I feel terribly, horribly guilty, even though everyone tells me it's not my fault. But how can it not be? I may not have killed Draco, but I'm sure I came close to killing his spirit. And I never got to apologize, never got to thank him for saving my life.

I get myself settled in at Grimmauld Place, which Ron and Hermione have prepared for my return. It's a safe place, where I didn't live with Draco, where the memories of that time won't haunt me everywhere I look.

I spend my first night alone, doing exactly what Hermione told me not to do. But then, I never was very good at following instructions that were in place 'for my own good'.

I seal the envelope, and send the letter off with my new owl. I watch him fly into the distance, and blink back tears, hoping he finds Draco.

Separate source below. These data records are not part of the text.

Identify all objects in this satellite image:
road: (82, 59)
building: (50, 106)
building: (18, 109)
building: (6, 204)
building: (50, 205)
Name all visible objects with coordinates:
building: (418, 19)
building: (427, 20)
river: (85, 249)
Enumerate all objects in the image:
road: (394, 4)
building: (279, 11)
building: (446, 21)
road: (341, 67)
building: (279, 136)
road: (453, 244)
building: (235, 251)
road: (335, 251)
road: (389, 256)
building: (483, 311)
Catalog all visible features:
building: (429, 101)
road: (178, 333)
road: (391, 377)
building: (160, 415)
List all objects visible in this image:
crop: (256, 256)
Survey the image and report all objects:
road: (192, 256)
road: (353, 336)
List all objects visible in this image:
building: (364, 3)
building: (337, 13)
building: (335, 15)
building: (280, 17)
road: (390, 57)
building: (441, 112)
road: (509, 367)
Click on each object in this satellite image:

Draco opens the letter with shaky hands, recognizing the handwriting at once. He takes it outside to read, needing the sound of the water flowing in the stream nearby to calm his nerves.

Dear Draco,

I was told not to write to you, for both our sakes, but I couldn't NOT write. I hope you don't mind. You don't need to answer. You don't need to do anything at all, but I hope you will at least read this letter before throwing it away. There are two very important things I need to tell you that I never had a chance to say before.

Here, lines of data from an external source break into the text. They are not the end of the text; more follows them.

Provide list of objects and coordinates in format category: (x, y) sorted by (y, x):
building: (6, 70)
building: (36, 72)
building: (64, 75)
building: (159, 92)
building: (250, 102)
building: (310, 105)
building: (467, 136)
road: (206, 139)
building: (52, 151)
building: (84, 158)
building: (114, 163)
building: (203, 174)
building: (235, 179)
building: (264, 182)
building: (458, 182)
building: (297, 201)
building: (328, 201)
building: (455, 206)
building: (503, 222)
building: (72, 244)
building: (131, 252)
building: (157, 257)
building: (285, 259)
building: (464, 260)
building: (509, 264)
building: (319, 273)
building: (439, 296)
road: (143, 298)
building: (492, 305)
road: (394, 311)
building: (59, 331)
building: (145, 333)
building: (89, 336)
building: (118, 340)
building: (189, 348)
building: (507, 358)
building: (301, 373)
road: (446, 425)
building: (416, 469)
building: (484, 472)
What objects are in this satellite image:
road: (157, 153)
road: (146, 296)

First, I need to apologize. The Healers and everyone else say that what happened wasn't my fault, was beyond my control, but I can't accept that. No matter the reason for what happened, I need you to know that I am so very sorry for everything I put you through. I still don't know why my mind told me to do what I did - I don't remember everything even now - but you ... God, you stayed for so long, and that must have been unbearable. I know that sorry doesn't begin to make up for what happened, but I am ... so very sorry. I loved you - I always will - and it kills me that I hurt you. I would never intentionally hurt you. I hope you know that.

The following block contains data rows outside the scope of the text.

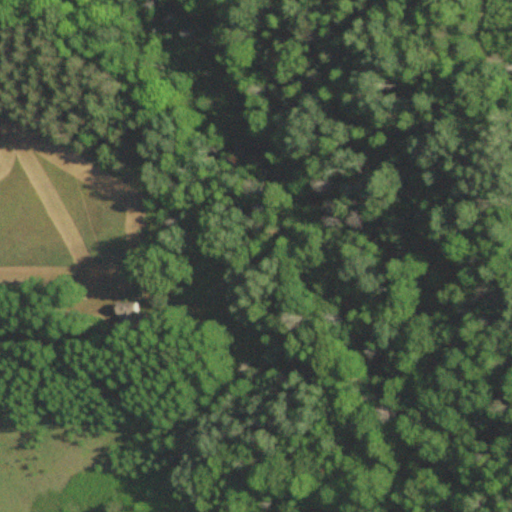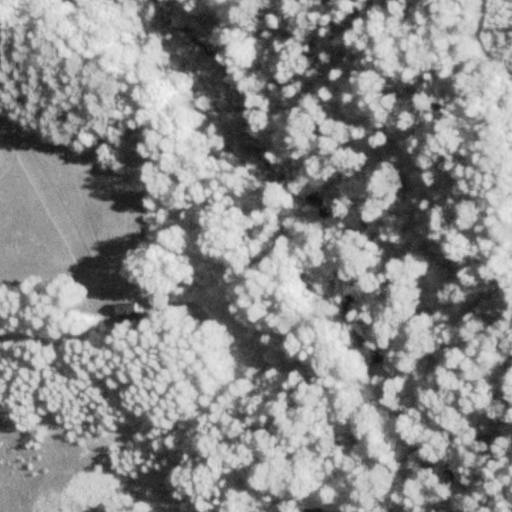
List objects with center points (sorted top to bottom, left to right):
road: (54, 265)
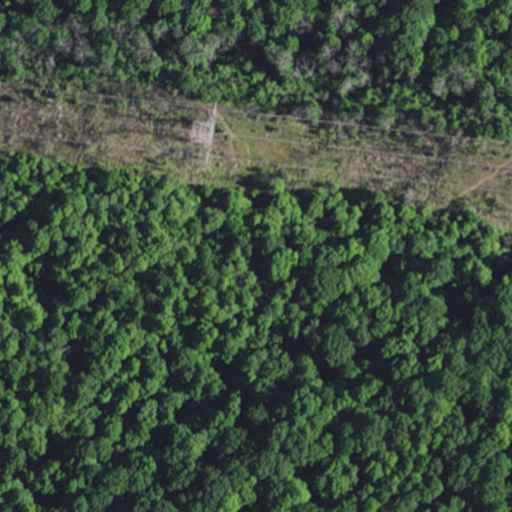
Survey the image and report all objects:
power tower: (207, 129)
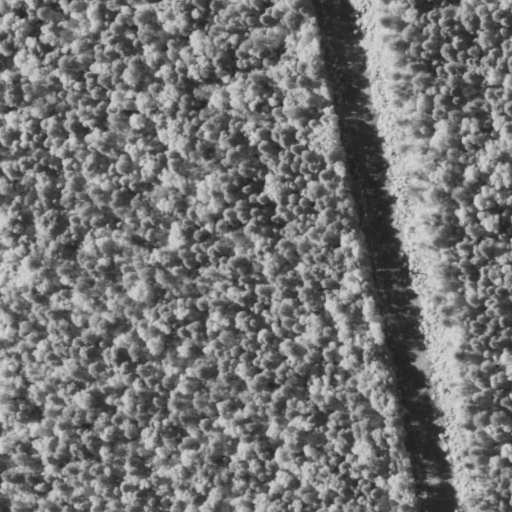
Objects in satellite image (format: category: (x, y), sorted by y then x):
power tower: (397, 269)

Second, I need to thank you. You were so brave and so strong to stand up to me. Against all my crazy actions, you managed to get me where I most needed to be. Thank you so much for giving me my life back. Again, words don't begin to cover the magnitude of what you did for me. You saved me. You did what nobody else could - or likely would - have done.

Finally, I understand why you couldn't, and still can't, see me. The thought of seeing me is probably so painful that you'd like to forget all about me, about us. It's probably for the best. You deserve so much better than me, better than what the shattered remains of 'The Boy Who Lived' could ever give you. But I hope you can remember the good times, before everything went so terribly wrong. I do. Those memories are all I have left now. Remember that you have my heart. It is and always will be yours.

Love, Harry.

Draco dropped the letter on the table, tears flowing freely down his cheeks. He smiled as he whispered, "Welcome back, Harry."